Séjours longs, population pérenne
La station discute avec les acteurs du ski professionnel notamment pour décaler les semaines de glisse sur le glacier de l'automne au printemps et ainsi limiter la production de neige de culture. "En mai, on a la neige qui est là, c'est beaucoup plus vertueux mais cela demande un changement d'organisation. Le snowfarming permet d'ouvrir partiellement la partie un peu plus basse du glacier dès le mois d'octobre mais seulement pour le ski professionnel et le ski de haut niveau. Ils préfèrent venir à Tignes que d'aller à Ushuaia s'entrainer".
Dans le cadre du développement durable de leur station, les élus cherchent à revenir à un modèle de séjours longs, à la fois pendant les vacances mais aussi en pensant aux télétravailleurs par exemple.
A Chamonix, en parallèle de la démarche Flocon Vert, la commune réfléchit à des solutions pour réduire la production de gaz à effet de serre avec la mise en place d'une centrale de chauffage collective ou la récupération des eaux du tunnel du Mont-Blanc.
Les stations ayant obtenu le label sont réévaluées tous les trois ans. Mountain Riders continue l'accompagnement pour les aider à trouver des solutions durables, voyant le Flocon Vert davantage comme une "feuille de route que comme un outil de communication".
La collaboration plutôt que le clivage
"On ne confond pas météo et climat, c'est-à-dire qu'il y aura peut-être encore des années avec beaucoup de neige et tant mieux et des années où il y en aura beaucoup moins. On n'arrête pas le ski du jour au lendemain. Par contre, on arrête de s'engager dans un modèle de développement uniquement axé autour du ski. On arrête d'investir désespérément dans de nouvelles infrastructures pour développer le ski et on continue de faire du ski quand c'est possible, quand le climat naturel nous le permet. Les années où il n'y a pas de neige, les infrastructures peuvent nous permettre de faire d'autres activités et on peut imaginer une autre forme de tourisme", insiste Yann Lamaison de Mountain Riders.
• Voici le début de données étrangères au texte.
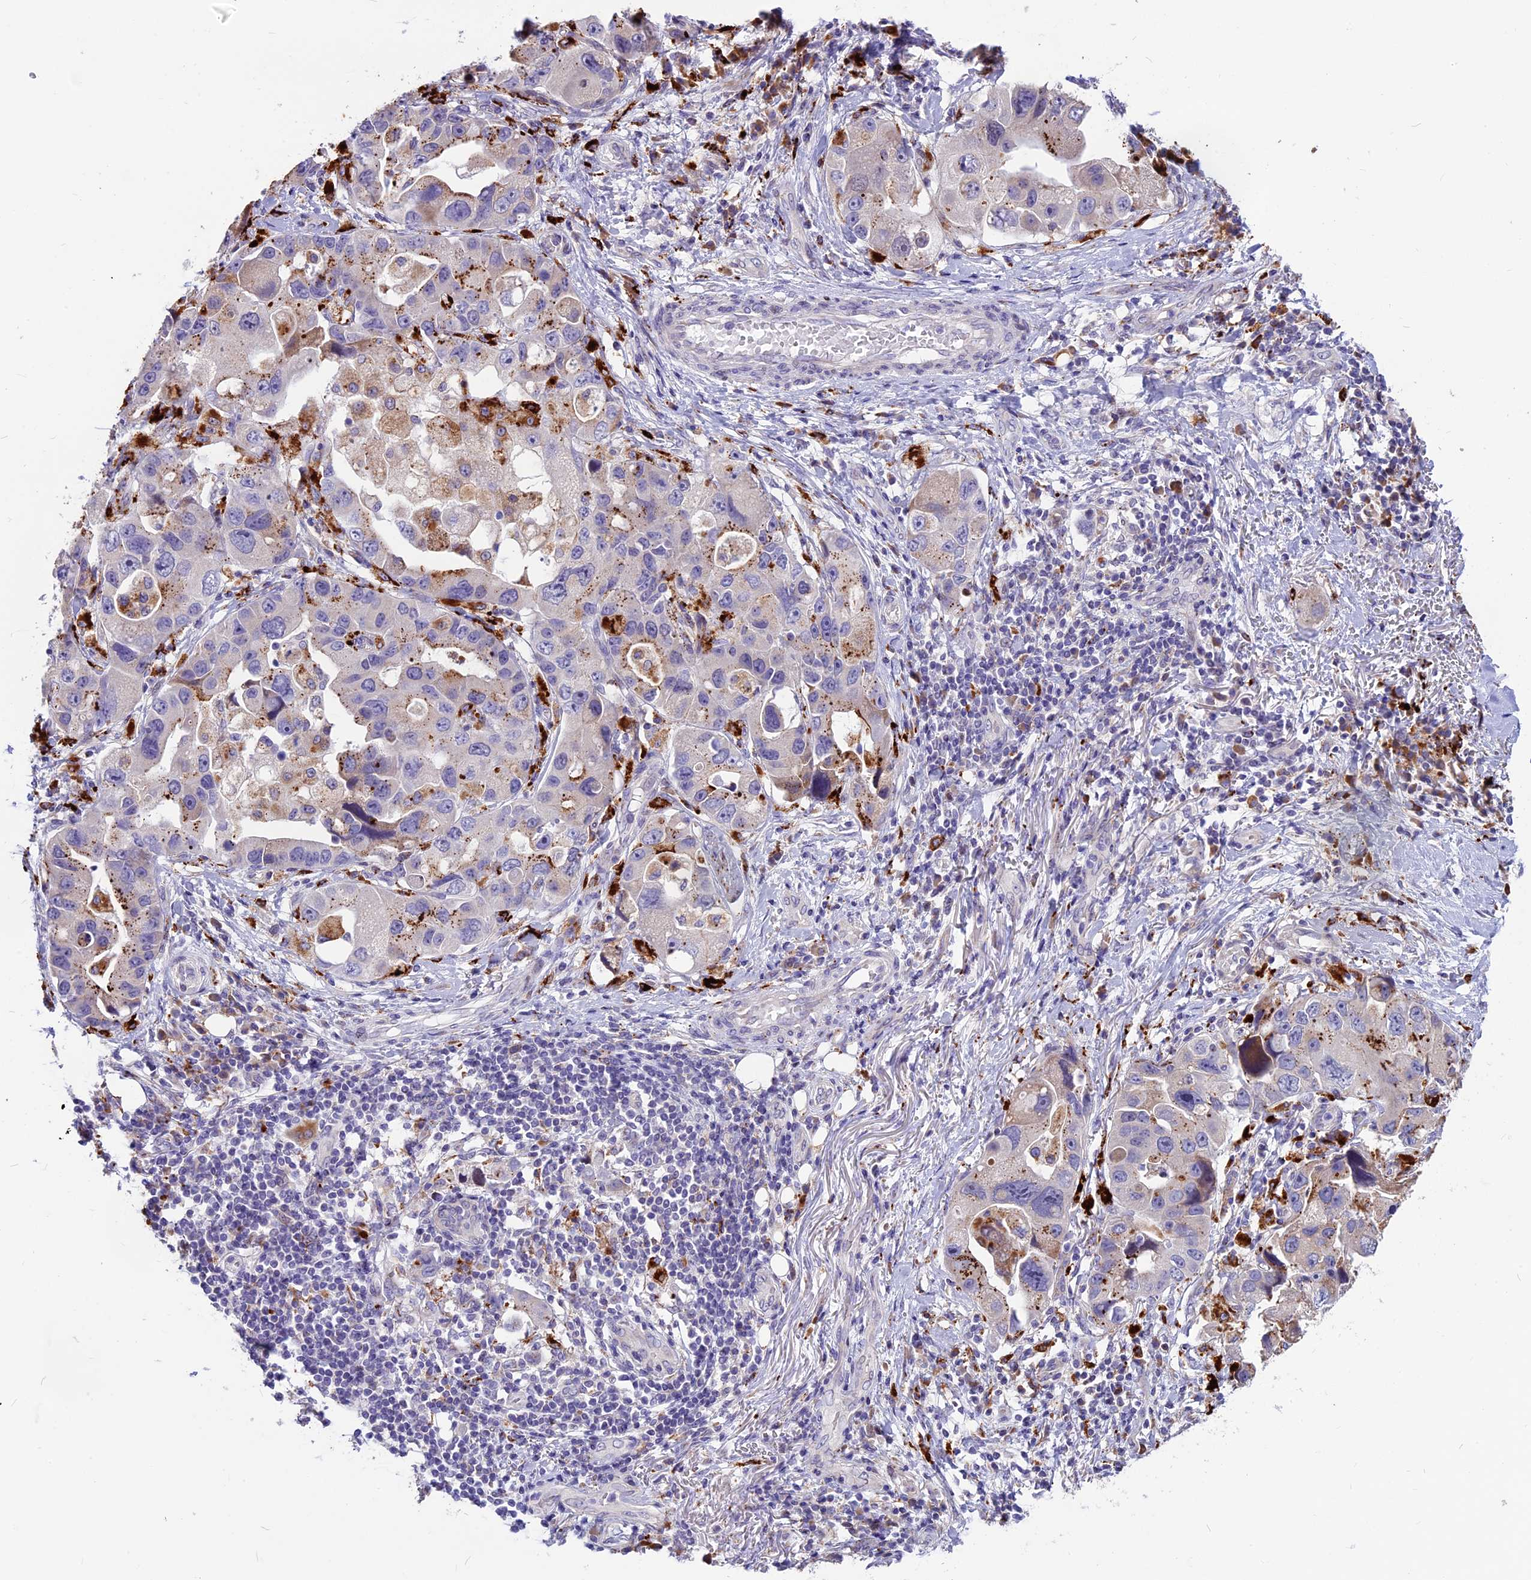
{"staining": {"intensity": "moderate", "quantity": "<25%", "location": "cytoplasmic/membranous"}, "tissue": "lung cancer", "cell_type": "Tumor cells", "image_type": "cancer", "snomed": [{"axis": "morphology", "description": "Adenocarcinoma, NOS"}, {"axis": "topography", "description": "Lung"}], "caption": "DAB immunohistochemical staining of human lung adenocarcinoma reveals moderate cytoplasmic/membranous protein staining in about <25% of tumor cells.", "gene": "THRSP", "patient": {"sex": "female", "age": 54}}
L'association chambérienne entend les critiques de certains collectifs sur son positionnement : "nous on aime dire qu'on est engagé mais non militant".
Une démarche d'amélioration continue
"On peut être parfois en conflit avec certains de ces collectifs qui aimeraient que cela aille plus vite et on entend cette frustration face à l'urgence climatique. Pour autant, malheureusement parfois la transition prend du temps et on a besoin de les accompagner. Cela ne veut pas dire que l'on vient cautionner tout ce qu'il se passe sur les territoires, cela ne veut pas dire qu'il ne faut pas qu'on aille plus vite face à cette urgence mais on sait que pour faire évoluer un modèle qui est ancré depuis assez longtemps et bien il y a besoin de temps", assure le porte-parole de l'association de Chambéry.
Elle réfute en revanche les accusations d'écoblanchiment, communément appelé "greenwashing", qui pourraient être adressées aux stations sous label Flocon Vert, mettant en avant son cahier des charges réactualisé tous les cinq ans.
"Le label, cela ne veut pas dire que l’on est parfait mais que l'on est en amélioration continue", résume François Paris, premier adjoint au maire de Cordon.